• **Work instructions**: What lines in the data hold the string "Iran"? Show them.

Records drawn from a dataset
++++++++++

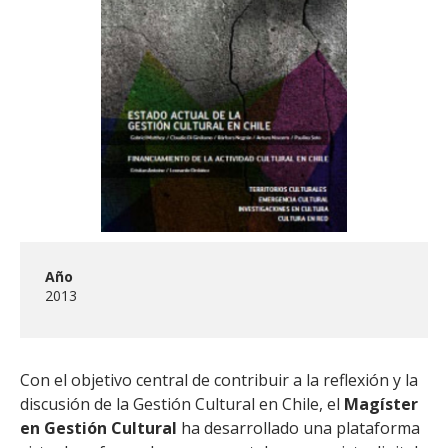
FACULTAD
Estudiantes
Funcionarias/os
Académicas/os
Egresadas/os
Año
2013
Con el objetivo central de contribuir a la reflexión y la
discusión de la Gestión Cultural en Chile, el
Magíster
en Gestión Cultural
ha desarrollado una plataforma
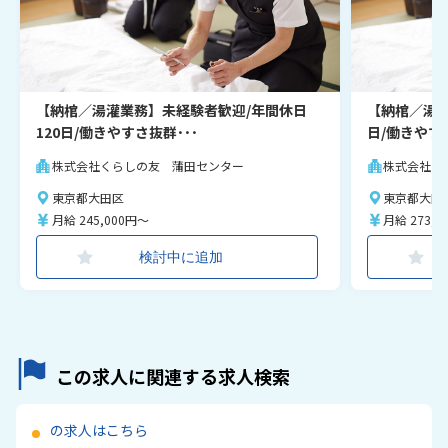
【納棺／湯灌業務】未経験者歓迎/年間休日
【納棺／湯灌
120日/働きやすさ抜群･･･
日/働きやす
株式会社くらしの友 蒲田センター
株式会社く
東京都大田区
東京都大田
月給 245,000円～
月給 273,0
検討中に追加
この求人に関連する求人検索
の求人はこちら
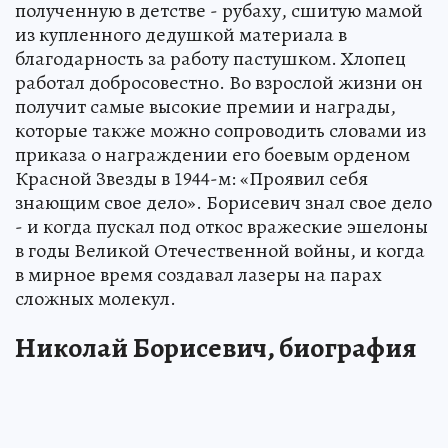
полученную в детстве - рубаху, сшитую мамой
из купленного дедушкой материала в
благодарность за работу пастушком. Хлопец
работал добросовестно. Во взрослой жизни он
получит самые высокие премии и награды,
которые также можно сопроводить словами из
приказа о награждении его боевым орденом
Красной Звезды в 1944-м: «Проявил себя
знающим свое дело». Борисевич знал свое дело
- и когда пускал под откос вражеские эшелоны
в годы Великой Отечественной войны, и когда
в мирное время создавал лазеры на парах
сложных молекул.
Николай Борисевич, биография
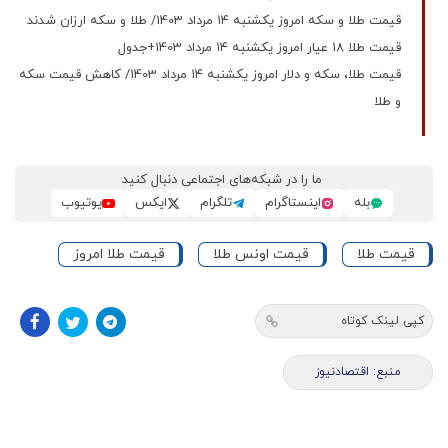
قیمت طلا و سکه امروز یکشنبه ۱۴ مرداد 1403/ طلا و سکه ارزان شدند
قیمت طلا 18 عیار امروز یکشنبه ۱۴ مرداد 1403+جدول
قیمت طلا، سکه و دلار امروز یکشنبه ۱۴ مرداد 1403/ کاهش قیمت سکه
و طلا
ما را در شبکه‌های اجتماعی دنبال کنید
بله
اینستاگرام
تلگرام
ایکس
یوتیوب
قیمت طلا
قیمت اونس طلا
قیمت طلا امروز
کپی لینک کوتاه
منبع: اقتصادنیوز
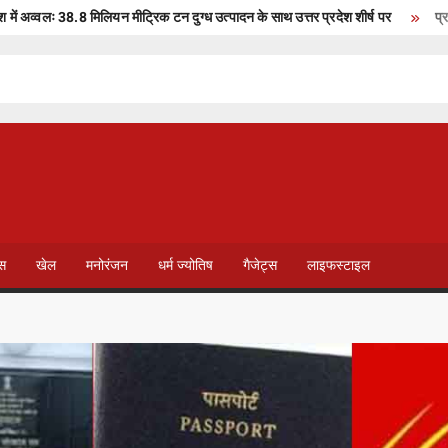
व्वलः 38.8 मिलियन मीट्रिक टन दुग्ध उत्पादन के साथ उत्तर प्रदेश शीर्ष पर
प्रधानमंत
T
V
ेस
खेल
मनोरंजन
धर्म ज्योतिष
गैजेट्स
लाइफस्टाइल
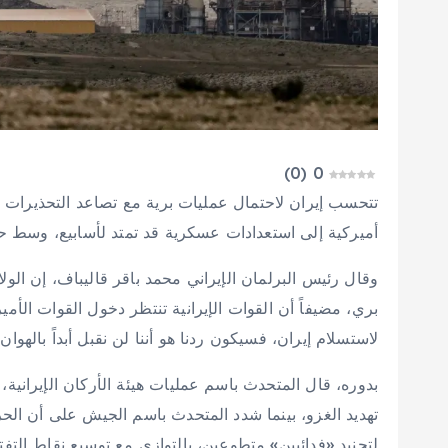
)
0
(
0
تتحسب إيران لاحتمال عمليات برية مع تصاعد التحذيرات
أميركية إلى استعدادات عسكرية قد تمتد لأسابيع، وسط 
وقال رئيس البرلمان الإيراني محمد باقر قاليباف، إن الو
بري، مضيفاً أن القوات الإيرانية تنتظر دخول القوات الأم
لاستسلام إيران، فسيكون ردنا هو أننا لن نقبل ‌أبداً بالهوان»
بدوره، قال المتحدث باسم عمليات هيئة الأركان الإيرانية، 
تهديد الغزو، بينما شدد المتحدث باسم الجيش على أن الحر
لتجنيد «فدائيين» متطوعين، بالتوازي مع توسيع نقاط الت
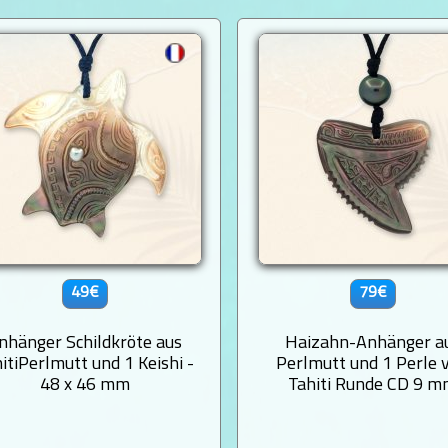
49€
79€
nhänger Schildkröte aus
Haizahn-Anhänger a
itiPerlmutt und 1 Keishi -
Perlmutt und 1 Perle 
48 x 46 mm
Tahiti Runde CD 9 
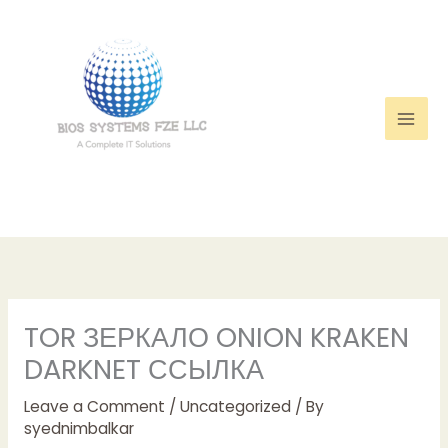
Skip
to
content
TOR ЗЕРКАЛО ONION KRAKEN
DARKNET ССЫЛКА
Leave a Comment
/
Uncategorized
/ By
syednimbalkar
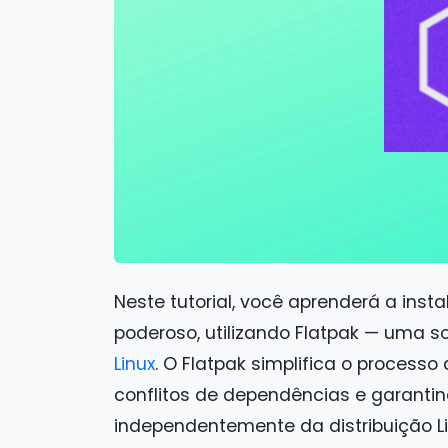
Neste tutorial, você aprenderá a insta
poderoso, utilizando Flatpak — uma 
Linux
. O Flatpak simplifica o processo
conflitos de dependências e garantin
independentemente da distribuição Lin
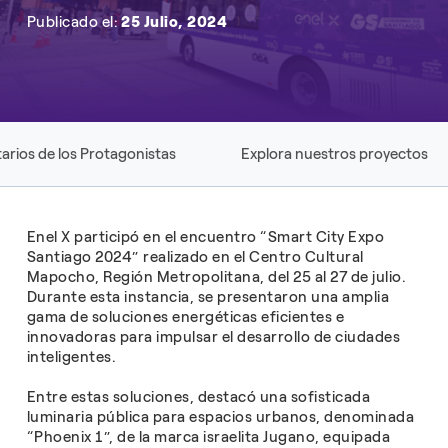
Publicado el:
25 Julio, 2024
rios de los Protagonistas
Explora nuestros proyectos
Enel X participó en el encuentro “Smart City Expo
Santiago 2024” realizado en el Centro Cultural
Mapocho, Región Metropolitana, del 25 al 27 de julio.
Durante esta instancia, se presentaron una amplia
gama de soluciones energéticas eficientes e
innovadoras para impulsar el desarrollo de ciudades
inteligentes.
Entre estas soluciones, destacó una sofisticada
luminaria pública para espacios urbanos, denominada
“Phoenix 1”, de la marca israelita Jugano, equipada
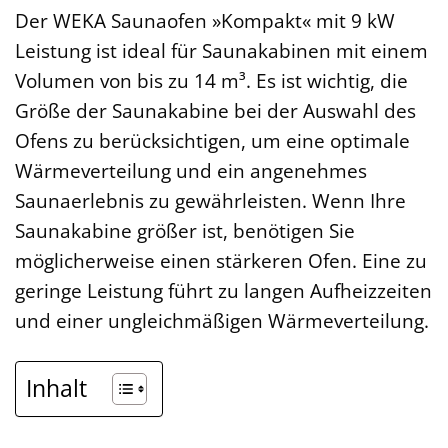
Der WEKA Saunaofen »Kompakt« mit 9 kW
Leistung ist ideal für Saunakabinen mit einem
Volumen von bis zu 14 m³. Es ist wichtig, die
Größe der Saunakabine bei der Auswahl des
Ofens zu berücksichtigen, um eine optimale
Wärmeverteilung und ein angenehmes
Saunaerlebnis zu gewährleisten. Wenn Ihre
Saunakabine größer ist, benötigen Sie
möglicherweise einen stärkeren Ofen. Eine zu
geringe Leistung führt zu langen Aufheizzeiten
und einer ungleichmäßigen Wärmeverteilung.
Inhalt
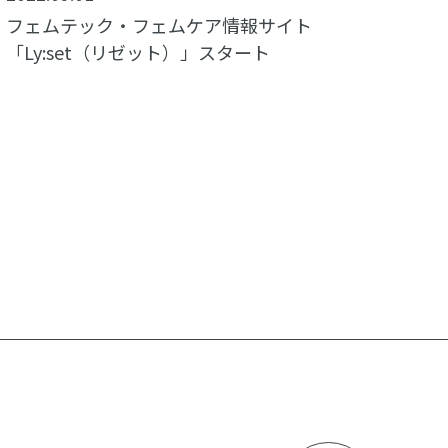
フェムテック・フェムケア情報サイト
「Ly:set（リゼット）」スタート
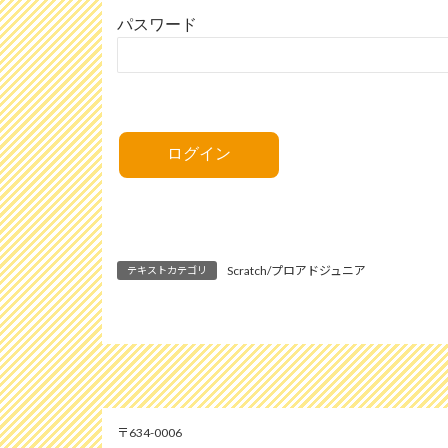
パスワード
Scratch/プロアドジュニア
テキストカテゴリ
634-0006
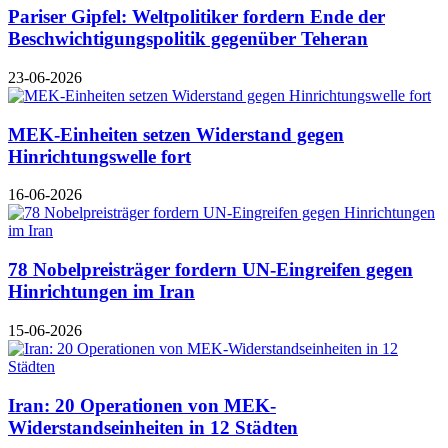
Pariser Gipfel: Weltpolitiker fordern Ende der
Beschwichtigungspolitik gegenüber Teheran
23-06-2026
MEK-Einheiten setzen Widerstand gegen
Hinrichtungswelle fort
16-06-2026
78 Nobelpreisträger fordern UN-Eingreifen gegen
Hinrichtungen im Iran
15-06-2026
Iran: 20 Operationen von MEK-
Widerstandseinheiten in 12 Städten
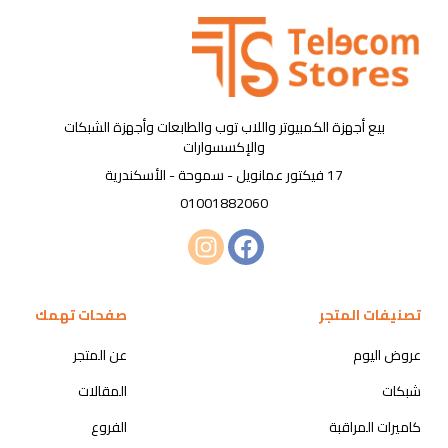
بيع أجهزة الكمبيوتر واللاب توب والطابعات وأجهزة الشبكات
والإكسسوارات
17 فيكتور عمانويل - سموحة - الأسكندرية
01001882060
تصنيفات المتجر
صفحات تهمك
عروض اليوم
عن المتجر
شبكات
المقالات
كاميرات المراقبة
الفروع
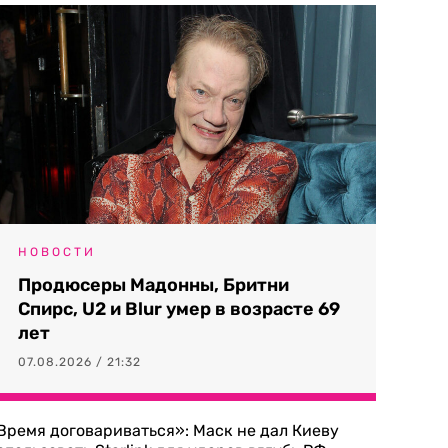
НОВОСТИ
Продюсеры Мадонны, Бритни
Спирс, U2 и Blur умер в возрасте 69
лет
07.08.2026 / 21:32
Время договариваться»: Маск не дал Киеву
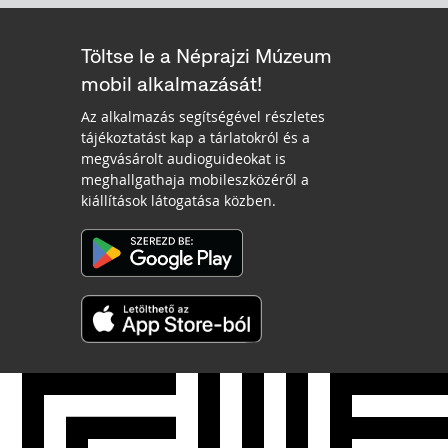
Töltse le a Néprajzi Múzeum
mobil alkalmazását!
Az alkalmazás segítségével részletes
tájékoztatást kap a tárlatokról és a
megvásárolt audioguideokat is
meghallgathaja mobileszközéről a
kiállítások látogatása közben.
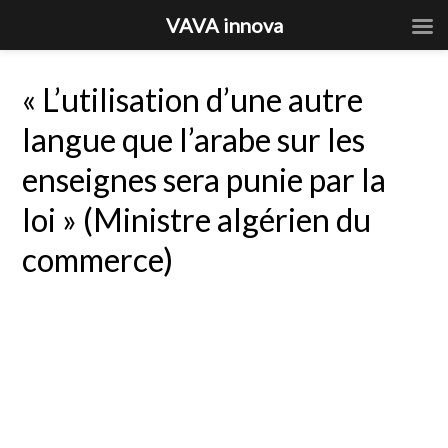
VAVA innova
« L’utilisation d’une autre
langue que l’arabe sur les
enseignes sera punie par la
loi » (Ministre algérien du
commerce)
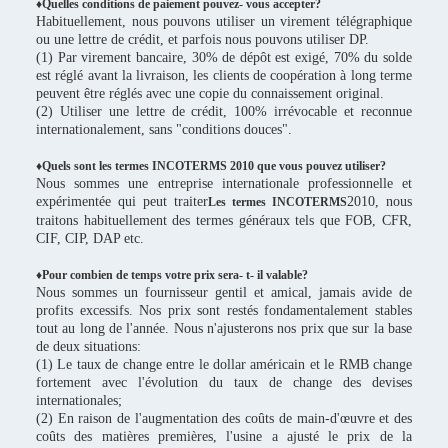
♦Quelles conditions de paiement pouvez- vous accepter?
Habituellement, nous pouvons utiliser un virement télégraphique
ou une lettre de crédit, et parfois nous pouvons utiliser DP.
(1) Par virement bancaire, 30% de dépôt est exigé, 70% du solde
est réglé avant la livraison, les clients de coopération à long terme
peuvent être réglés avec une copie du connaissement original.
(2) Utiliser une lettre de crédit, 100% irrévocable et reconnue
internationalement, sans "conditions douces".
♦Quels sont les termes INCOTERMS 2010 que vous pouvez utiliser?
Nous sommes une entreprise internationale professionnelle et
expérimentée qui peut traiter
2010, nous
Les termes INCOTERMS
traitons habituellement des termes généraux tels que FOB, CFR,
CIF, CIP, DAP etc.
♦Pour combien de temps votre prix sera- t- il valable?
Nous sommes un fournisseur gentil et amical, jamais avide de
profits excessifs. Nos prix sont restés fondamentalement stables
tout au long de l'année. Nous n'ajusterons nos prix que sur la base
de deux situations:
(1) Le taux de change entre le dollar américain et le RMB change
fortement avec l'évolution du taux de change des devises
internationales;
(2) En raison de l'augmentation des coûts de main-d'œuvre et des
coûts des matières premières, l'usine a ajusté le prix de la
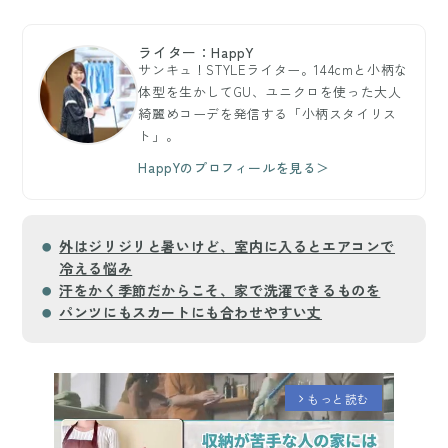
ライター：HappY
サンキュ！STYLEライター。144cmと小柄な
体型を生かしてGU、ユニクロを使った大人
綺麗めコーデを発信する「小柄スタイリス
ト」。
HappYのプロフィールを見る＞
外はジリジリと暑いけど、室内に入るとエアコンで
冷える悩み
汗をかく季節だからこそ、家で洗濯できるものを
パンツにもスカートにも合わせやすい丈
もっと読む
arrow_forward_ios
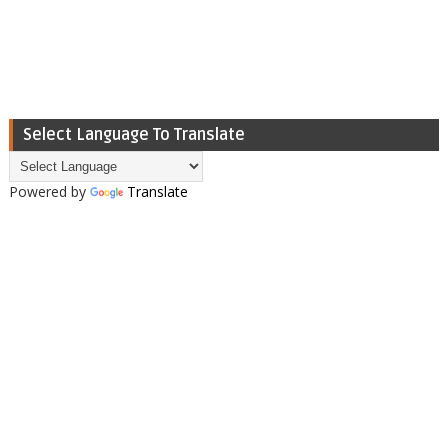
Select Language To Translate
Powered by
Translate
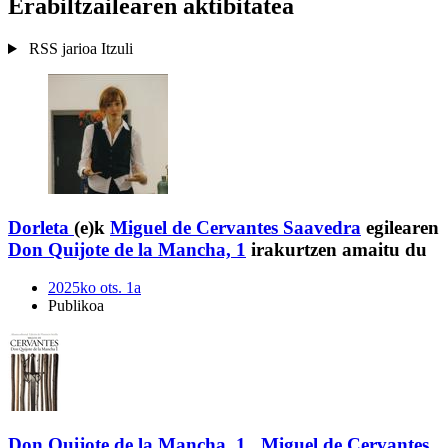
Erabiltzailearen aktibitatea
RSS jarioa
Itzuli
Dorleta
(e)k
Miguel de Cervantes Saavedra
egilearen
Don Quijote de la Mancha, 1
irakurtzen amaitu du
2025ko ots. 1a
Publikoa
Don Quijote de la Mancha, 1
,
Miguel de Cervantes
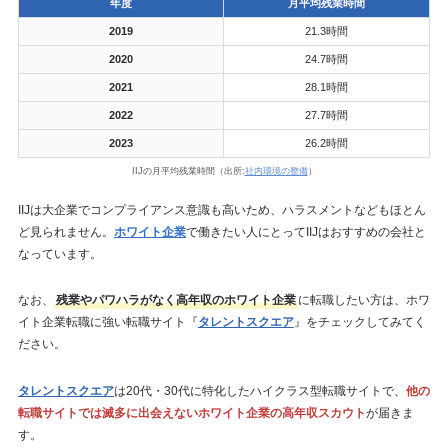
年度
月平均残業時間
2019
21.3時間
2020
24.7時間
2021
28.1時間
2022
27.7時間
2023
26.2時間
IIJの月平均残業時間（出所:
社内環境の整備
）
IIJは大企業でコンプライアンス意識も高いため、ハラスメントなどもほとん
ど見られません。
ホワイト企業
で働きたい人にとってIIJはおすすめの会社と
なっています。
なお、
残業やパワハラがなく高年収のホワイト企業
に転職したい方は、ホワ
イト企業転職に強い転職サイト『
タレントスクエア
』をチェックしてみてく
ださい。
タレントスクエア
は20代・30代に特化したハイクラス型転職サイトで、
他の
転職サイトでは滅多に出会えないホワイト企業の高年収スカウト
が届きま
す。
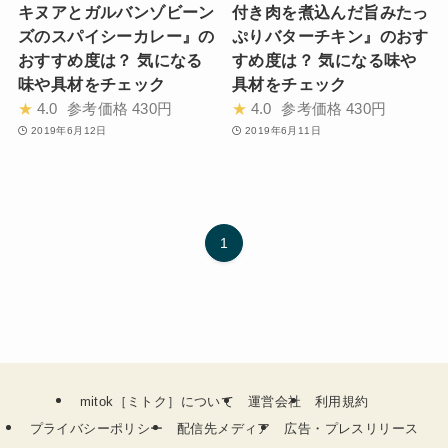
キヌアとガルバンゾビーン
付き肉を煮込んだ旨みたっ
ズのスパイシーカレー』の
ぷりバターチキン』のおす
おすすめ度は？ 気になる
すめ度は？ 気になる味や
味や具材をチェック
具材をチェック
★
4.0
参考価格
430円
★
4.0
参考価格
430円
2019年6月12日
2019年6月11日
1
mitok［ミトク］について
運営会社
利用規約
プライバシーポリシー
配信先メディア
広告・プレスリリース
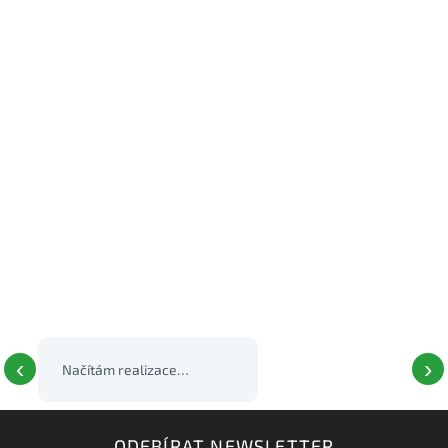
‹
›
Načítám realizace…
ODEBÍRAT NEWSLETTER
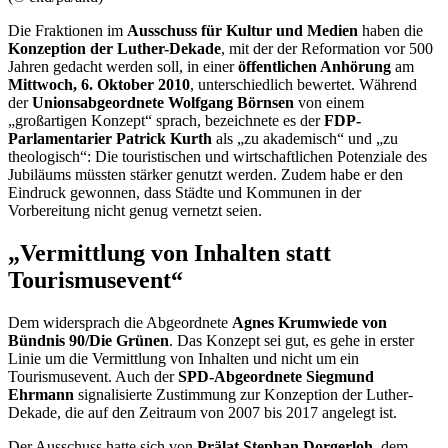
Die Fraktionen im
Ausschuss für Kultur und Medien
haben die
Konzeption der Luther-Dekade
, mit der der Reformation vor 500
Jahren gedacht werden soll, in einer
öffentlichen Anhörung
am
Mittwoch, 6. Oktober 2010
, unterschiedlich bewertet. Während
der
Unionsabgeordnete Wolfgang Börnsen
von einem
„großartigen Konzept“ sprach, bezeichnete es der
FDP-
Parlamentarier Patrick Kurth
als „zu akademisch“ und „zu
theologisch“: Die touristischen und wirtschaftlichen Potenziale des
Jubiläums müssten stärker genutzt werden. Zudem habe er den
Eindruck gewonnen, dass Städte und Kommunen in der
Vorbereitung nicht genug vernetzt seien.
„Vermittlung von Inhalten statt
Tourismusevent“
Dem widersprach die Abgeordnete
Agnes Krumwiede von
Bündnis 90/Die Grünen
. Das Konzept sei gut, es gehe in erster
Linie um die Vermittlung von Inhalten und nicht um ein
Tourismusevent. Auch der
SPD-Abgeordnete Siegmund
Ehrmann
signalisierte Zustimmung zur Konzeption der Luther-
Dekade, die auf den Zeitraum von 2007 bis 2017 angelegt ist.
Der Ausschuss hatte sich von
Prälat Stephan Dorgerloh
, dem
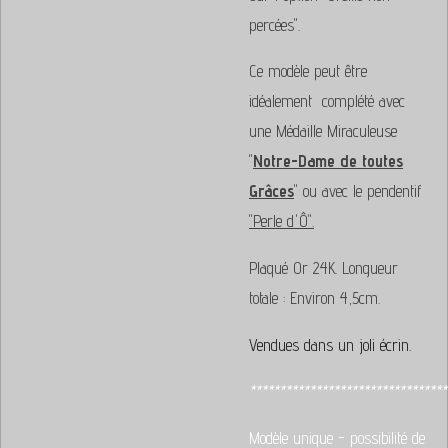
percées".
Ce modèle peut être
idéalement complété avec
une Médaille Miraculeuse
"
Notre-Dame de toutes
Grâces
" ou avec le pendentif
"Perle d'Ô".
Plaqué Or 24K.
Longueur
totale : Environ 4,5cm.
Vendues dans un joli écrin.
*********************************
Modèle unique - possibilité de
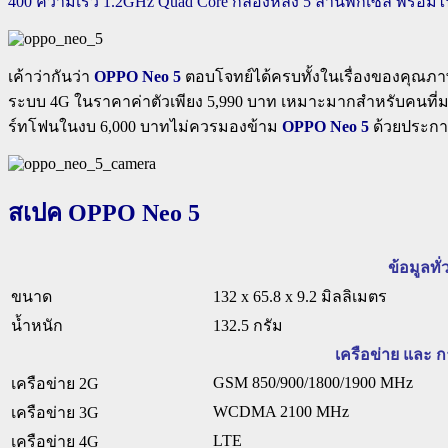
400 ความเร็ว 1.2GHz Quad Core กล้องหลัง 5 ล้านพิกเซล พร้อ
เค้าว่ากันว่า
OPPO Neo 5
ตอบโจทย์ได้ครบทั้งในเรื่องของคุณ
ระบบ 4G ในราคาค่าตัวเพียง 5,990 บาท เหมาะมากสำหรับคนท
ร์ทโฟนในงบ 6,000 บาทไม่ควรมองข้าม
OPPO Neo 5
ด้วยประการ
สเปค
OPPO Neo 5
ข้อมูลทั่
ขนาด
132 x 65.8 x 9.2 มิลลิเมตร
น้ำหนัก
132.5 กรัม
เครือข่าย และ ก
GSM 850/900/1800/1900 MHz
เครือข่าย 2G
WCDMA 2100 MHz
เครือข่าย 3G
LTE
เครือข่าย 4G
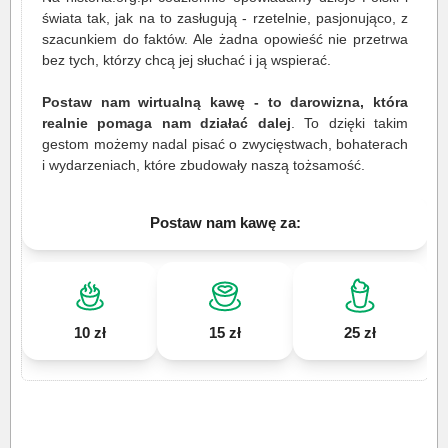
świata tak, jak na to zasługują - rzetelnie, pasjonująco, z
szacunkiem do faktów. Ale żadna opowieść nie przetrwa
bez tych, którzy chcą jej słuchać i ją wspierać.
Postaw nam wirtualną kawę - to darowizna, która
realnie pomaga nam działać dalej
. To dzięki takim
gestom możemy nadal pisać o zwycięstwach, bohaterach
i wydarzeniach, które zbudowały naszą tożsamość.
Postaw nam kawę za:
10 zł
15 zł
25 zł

++++++++++

• **Written response**:
Hinrichtungen im Iran
Iran: 20 Operationen von MEK-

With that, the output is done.